I don’t remember much more of it. I was lifted off the couch and wrapped firmly in my yellow blanket and carried to the car and placed gently in the back seat of the Bug. It was dawn, and I could see sideways pink clouds as the car pulled and shifted and climbed onto the onramp to the highway. I can clearly remember the trees we passed, and the cool and crinkly feel of the leather seat beneath my cheek, and the dull feeling of relief that help was waiting at the other end. I was six. I was small, wrapped in pain and fear, with my world now a place faded a dim yellow, a Pink Floyd song, my parents voices drawn out and echoing, the sky floating past outside the windows. Not comfortable, but definitely numb.
And then, that is all I remember.
My parents always picked up the story from there, a story that they repeated to me so often over the years, that like the story of my birth, it seemed over time that I did remember it, as if I had been there in some participatory way, and not just as a semi conscious child wrapped in a yellow blanket. It had been arranged for the head of pediatrics at Lenox Hill Hospital to meet them, and he stood waiting at some prearranged side door, and when the car pulled up, he reached into the backseat of the bug and scooped me up and carried me into the hospital himself. As a grown woman, I imagine how it might have been. The day is so early that the light is still fresh and clean. The sun is just beginning to peek through the tall buildings of Manhattan as my father drove off to look for a parking space. There would have been early morning sounds too, garbage trucks and commuter buses, everything just getting going in the May morning, men and women walking quick, with coffee and briefcases on their way to work.
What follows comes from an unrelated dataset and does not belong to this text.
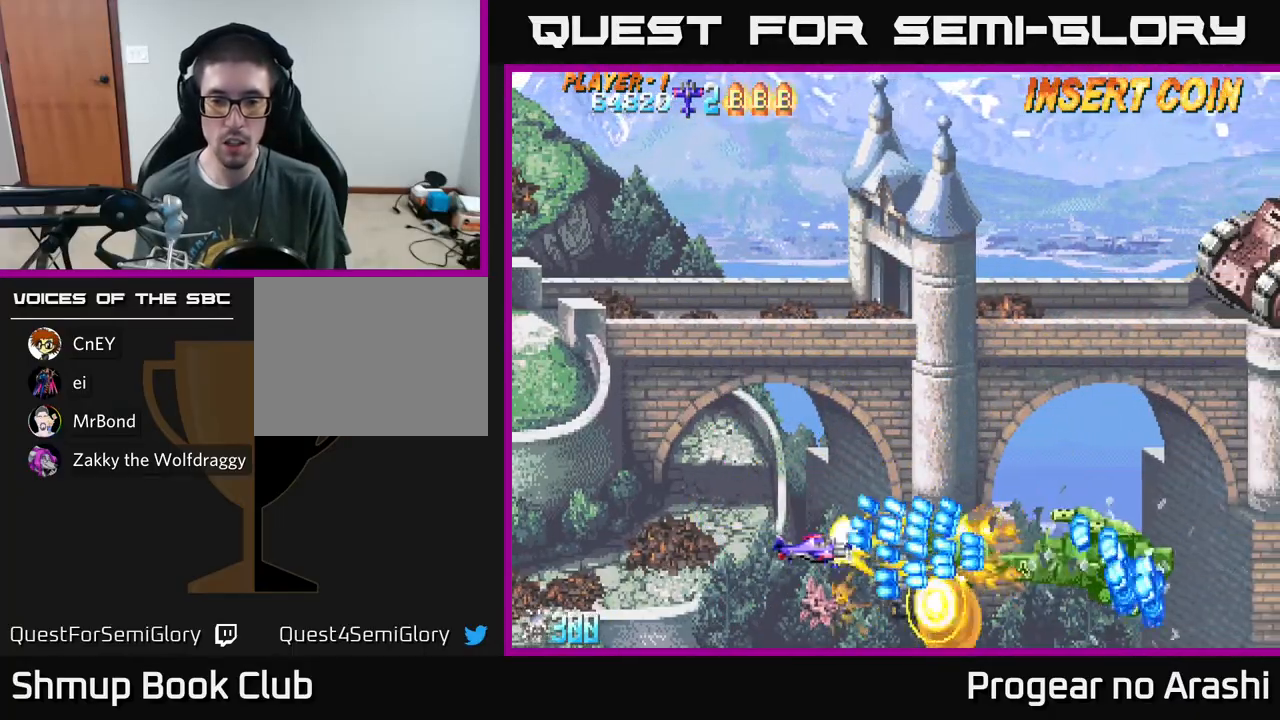
{"buttons": ["X", "DPAD_UP", "DPAD_LEFT"], "left_stick": "center", "events": [[400, "DPAD_UP", "down"]]}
The doctor, a little disheveled, having been woken before dawn, carried me through corridors that were empty and echoed. His sleeves were unbuttoned. His tie was sloppy. My Mother kept pace with him, watching my little feet hanging over the crook of his arm with her eye all puffy from a lack of sleep and extreme worry. I was brought to an exam room and placed on a table. The doctor palpitated my belly and in an urgent tone said,
“There is a large mass in her lower abdomen.”
And then quickly, there was a sudden rush of activity as nurses spun into play and my yellow blanket is cast aside as I am plied with IV’s and fluids and then, and then, I am saved.